OTTAWA—A new survey suggests Canadian companies are more upbeat about the future than they were three months ago with more firms planning to boost investment and to hire more workers.
The Bank of Canada poll found that overall business sentiment in the country has almost bounced all the way back to its summertime high.
The results come a little more than a week before the Bank of Canada’s next interest rate announcement—and will likely fuel predictions governor Stephen Poloz will raise the trend-setting interest rate for a third time since last summer.
The bank’s latest business outlook survey says hiring intentions have increased since the fall, particularly in the service sectors, as labour shortages have become more common.

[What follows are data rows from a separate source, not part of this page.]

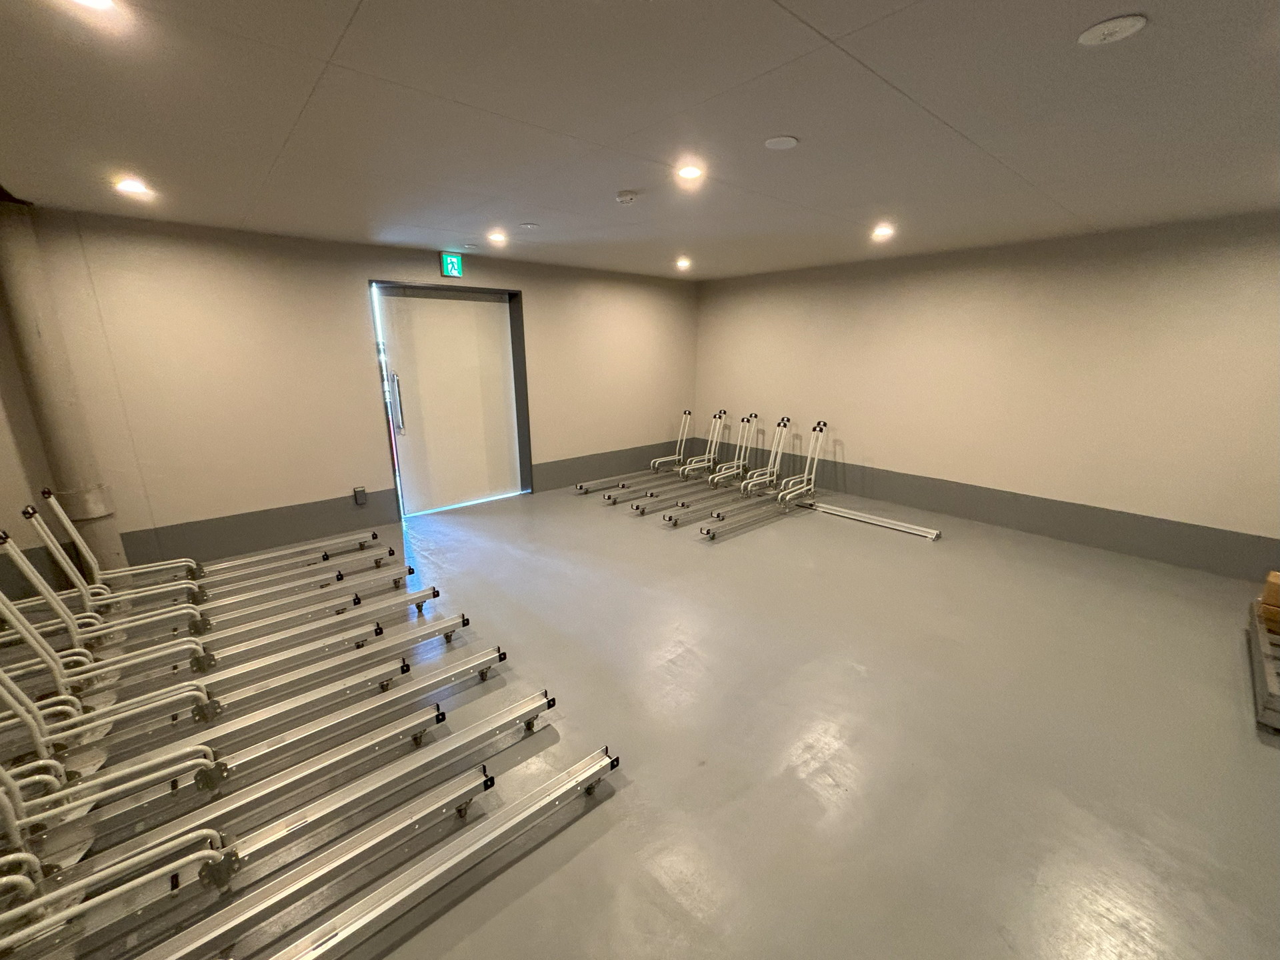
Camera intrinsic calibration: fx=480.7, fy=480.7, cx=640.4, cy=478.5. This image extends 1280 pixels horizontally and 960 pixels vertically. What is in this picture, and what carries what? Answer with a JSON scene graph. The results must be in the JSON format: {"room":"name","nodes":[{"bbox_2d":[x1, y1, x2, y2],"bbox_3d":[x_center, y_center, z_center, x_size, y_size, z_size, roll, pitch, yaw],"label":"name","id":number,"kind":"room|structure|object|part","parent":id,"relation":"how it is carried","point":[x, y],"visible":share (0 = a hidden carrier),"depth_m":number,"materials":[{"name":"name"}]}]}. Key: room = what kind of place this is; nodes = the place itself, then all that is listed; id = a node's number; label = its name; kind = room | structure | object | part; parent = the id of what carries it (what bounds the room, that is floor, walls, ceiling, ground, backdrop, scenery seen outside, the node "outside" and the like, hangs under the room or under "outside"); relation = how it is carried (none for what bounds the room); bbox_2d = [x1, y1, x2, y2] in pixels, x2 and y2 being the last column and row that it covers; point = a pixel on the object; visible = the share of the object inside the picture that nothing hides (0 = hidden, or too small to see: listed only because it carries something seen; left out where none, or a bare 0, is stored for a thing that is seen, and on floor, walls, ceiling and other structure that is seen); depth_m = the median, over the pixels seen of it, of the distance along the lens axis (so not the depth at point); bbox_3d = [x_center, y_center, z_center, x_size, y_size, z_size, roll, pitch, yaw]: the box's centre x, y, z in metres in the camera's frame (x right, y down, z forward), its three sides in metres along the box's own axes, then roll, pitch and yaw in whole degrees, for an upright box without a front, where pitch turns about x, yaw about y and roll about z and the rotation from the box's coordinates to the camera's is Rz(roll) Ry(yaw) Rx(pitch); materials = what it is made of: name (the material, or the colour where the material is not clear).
{"room":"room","nodes":[
{"label":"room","id":0,"kind":"room"},
{"bbox_2d":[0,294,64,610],"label":"left wall","id":1,"kind":"structure","parent":0,"point":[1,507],"depth_m":3.41,"materials":[{"name":"paint"}]},
{"bbox_2d":[6,205,700,574],"bbox_3d":[-2.271,-0.942,5.258,8.102,2.837,0.243,-13,20,-39],"label":"back wall","id":2,"kind":"structure","parent":0,"point":[533,286],"depth_m":4.24,"materials":[{"name":"beige paint"}]},
{"bbox_2d":[116,487,401,569],"bbox_3d":[-3.441,0.454,4.461,2.115,0.393,0.015,-13,20,-39],"label":"baseboard","id":3,"kind":"structure","parent":2,"relation":"attached to","point":[383,517],"depth_m":4.40,"materials":[{"name":"grey paint"}]},
{"bbox_2d":[352,485,367,504],"bbox_3d":[-2.807,0.169,4.813,0.092,0.168,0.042,-13,20,-39],"label":"wall socket","id":4,"kind":"object","parent":2,"relation":"attached to","point":[361,496],"visible":0.99,"depth_m":4.80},
{"bbox_2d":[372,284,525,514],"bbox_3d":[-2.111,-0.877,5.556,1.473,2.474,0.180,-13,20,-39],"label":"door","id":5,"kind":"structure","parent":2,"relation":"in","point":[502,356],"depth_m":5.49,"materials":[{"name":"white paint"}]},
{"bbox_3d":[-2.578,-0.793,5.103,0.089,0.579,0.123,-13,20,-39],"label":"door handle","id":6,"kind":"part","parent":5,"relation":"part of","materials":[{"name":"silver metal"}]},
{"bbox_2d":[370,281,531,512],"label":"door frame","id":7,"kind":"structure","parent":2,"relation":"in","point":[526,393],"depth_m":5.54,"materials":[{"name":"metal"}]},
{"bbox_2d":[439,251,463,277],"bbox_3d":[-1.906,-2.155,4.840,0.204,0.231,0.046,-13,20,-39],"label":"exit sign","id":8,"kind":"object","parent":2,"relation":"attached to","point":[454,262],"visible":0.99,"depth_m":4.82,"materials":[{"name":"green plastic"}]},
{"bbox_2d":[533,438,696,492],"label":"baseboard","id":9,"kind":"object","parent":2,"relation":"attached to","point":[557,483],"visible":0.83,"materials":[{"name":"grey paint"}]},
{"bbox_2d":[0,0,1279,281],"bbox_3d":[0.421,-1.586,2.040,7.506,0.125,7.123,-13,20,-39],"label":"ceiling","id":10,"kind":"structure","parent":0,"point":[282,135],"depth_m":2.05,"materials":[{"name":"grey paint"}]},
{"bbox_2d":[66,0,117,10],"bbox_3d":[-1.541,-1.330,1.299,0.156,0.017,0.154,-13,20,-39],"label":"ceiling light","id":11,"kind":"object","parent":10,"relation":"in","point":[99,1],"visible":0.98,"depth_m":1.36,"materials":[{"name":"white"}]},
{"bbox_2d":[114,177,151,195],"bbox_3d":[-3.050,-1.760,2.890,0.176,0.054,0.176,-13,20,-39],"label":"ceiling light","id":12,"kind":"object","parent":10,"relation":"in","point":[128,187],"visible":0.99,"depth_m":2.87,"materials":[{"name":"white"}]},
{"bbox_2d":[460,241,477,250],"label":"ceiling sensor","id":13,"kind":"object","parent":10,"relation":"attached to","point":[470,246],"visible":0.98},
{"bbox_2d":[486,230,507,244],"bbox_3d":[-1.280,-2.153,4.283,0.179,0.060,0.181,-13,20,-39],"label":"ceiling light","id":14,"kind":"object","parent":10,"relation":"in","point":[497,237],"visible":0.98,"depth_m":4.26,"materials":[{"name":"white"}]},
{"bbox_2d":[519,222,537,229],"bbox_3d":[-0.895,-2.010,3.824,0.126,0.024,0.126,-13,20,-39],"label":"ceiling sensor","id":15,"kind":"object","parent":10,"relation":"attached to","point":[529,227],"visible":0.98,"depth_m":3.80,"materials":[{"name":"white"}]},
{"bbox_2d":[614,190,637,204],"bbox_3d":[-0.091,-1.785,3.057,0.131,0.041,0.132,-13,20,-39],"label":"smoke detector","id":16,"kind":"object","parent":10,"relation":"attached to","point":[624,197],"visible":0.98,"depth_m":3.02,"materials":[{"name":"white"}]},
{"bbox_2d":[675,256,691,268],"bbox_3d":[0.485,-2.459,5.485,0.175,0.068,0.176,-13,20,-39],"label":"ceiling light","id":17,"kind":"object","parent":10,"relation":"in","point":[685,262],"visible":0.98,"depth_m":5.46,"materials":[{"name":"white"}]},
{"bbox_2d":[675,163,703,181],"bbox_3d":[0.279,-1.737,2.720,0.154,0.013,0.155,-13,20,-39],"label":"ceiling light","id":18,"kind":"object","parent":10,"relation":"in","point":[690,171],"visible":0.99,"depth_m":2.71,"materials":[{"name":"white"}]},
{"bbox_2d":[763,134,798,149],"bbox_3d":[0.667,-1.600,2.291,0.149,0.014,0.148,-13,20,-39],"label":"ceiling speaker","id":19,"kind":"object","parent":10,"relation":"attached to","point":[785,143],"visible":0.97,"depth_m":2.27,"materials":[{"name":"white"}]},
{"bbox_2d":[871,224,895,239],"bbox_3d":[2.015,-2.062,4.004,0.177,0.063,0.178,-13,20,-39],"label":"ceiling light","id":20,"kind":"object","parent":10,"relation":"in","point":[881,232],"visible":0.99,"depth_m":3.99,"materials":[{"name":"white"}]},
{"bbox_2d":[1076,14,1147,45],"bbox_3d":[1.441,-1.373,1.473,0.150,0.023,0.153,-13,20,-39],"label":"ceiling speaker","id":21,"kind":"object","parent":10,"relation":"attached to","point":[1127,23],"visible":0.98,"depth_m":1.46,"materials":[{"name":"white"}]},
{"bbox_2d":[26,474,1279,959],"bbox_3d":[0.257,1.208,2.705,8.037,0.127,7.498,-13,20,-39],"label":"floor","id":22,"kind":"structure","parent":0,"point":[783,757],"depth_m":2.30,"materials":[{"name":"grey concrete"}]},
{"bbox_2d":[0,202,129,582],"bbox_3d":[-4.232,-0.520,3.499,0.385,2.891,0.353,-13,20,-39],"label":"pipe","id":23,"kind":"object","parent":22,"relation":"on","point":[3,241],"visible":0.67,"depth_m":3.43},
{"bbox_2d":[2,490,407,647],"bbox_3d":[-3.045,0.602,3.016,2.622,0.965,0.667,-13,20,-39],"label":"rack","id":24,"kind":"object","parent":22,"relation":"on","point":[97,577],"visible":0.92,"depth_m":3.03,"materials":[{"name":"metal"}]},
{"bbox_2d":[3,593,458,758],"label":"metal rail","id":25,"kind":"object","parent":22,"relation":"on","point":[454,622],"visible":0.91,"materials":[{"name":"silver metal"}]},
{"bbox_2d":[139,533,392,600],"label":"metal rail","id":26,"kind":"object","parent":22,"relation":"on","point":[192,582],"visible":0.94,"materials":[{"name":"silver metal"}]},
{"bbox_2d":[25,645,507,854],"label":"metal rail","id":27,"kind":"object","parent":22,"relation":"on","point":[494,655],"visible":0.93,"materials":[{"name":"silver metal"}]},
{"bbox_2d":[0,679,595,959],"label":"metal rail","id":28,"kind":"object","parent":22,"relation":"on","point":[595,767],"visible":0.98,"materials":[{"name":"silver metal"}]},
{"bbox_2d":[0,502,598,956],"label":"bicycle rack","id":29,"kind":"object","parent":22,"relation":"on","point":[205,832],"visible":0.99,"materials":[{"name":"silver metal"}]},
{"bbox_2d":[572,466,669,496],"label":"metal rail","id":30,"kind":"object","parent":22,"relation":"on","point":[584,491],"visible":0.96,"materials":[{"name":"silver metal"}]},
{"bbox_2d":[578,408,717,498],"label":"rack","id":31,"kind":"object","parent":22,"relation":"on","point":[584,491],"visible":0.89,"depth_m":6.94,"materials":[{"name":"metal"}]},
{"bbox_2d":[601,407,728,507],"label":"rack","id":32,"kind":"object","parent":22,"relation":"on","point":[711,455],"visible":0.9,"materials":[{"name":"silver metal"}]},
{"bbox_2d":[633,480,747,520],"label":"metal rail","id":33,"kind":"object","parent":22,"relation":"on","point":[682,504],"visible":0.94,"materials":[{"name":"silver metal"}]},
{"bbox_2d":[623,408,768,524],"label":"rack","id":34,"kind":"object","parent":22,"relation":"on","point":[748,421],"visible":0.9,"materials":[{"name":"metal"}]},
{"bbox_2d":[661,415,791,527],"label":"rack","id":35,"kind":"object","parent":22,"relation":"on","point":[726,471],"visible":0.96,"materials":[{"name":"silver metal"}]},
{"bbox_2d":[669,413,833,536],"bbox_3d":[1.462,-0.081,5.574,2.056,0.984,0.467,-13,20,-39],"label":"rack","id":36,"kind":"object","parent":22,"relation":"on","point":[815,429],"visible":0.96,"depth_m":5.79,"materials":[{"name":"metal"}]},
{"bbox_2d":[805,500,943,540],"bbox_3d":[2.511,0.442,5.278,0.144,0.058,1.318,-13,20,-39],"label":"metal rail","id":37,"kind":"object","parent":22,"relation":"on","point":[857,517],"visible":0.98,"depth_m":5.18,"materials":[{"name":"silver metal"}]},
{"bbox_2d":[1246,592,1279,731],"bbox_3d":[3.879,1.071,2.535,1.377,0.220,0.867,-13,20,-39],"label":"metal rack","id":38,"kind":"object","parent":22,"relation":"on","point":[1268,671],"visible":0.87,"depth_m":2.60,"materials":[{"name":"grey metal"}]},
{"bbox_2d":[1258,570,1279,630],"bbox_3d":[3.923,0.750,2.820,0.312,0.268,0.349,-13,20,-39],"label":"cardboard box","id":39,"kind":"object","parent":38,"relation":"on","point":[1268,590],"visible":0.99,"depth_m":2.85,"materials":[{"name":"brown cardboard"}]},
{"bbox_2d":[693,210,1279,580],"bbox_3d":[3.331,-0.935,5.123,0.216,2.753,7.165,-13,20,-39],"label":"right wall","id":40,"kind":"structure","parent":0,"point":[889,321],"depth_m":4.51,"materials":[{"name":"beige paint"}]},
{"bbox_2d":[786,456,1279,583],"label":"baseboard","id":41,"kind":"object","parent":40,"relation":"attached to","point":[1090,539],"visible":0.86,"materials":[{"name":"grey paint"}]}
]}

The new poll of about 100 firms found that companies’ remain upbeat about their sales growth expectations over the next 12 months, although their outlooks have moderated somewhat as the strong run of recent sales activity returns to a more normal level.
The report says the indicator reflecting companies’ plans to increase investment spending has rebounded close to a post-recession high and has become broad based across sectors and regions.
The survey shows the share of businesses predicting they will face some or significant difficulty meeting any unexpected rush of demand has also climbed to its highest level since the 2008-09 recession.
Last Friday, an impressive jobs report led many analysts to change their predictions to say that Poloz will raise its key interest rate target at its next scheduled announcement on Jan. 17.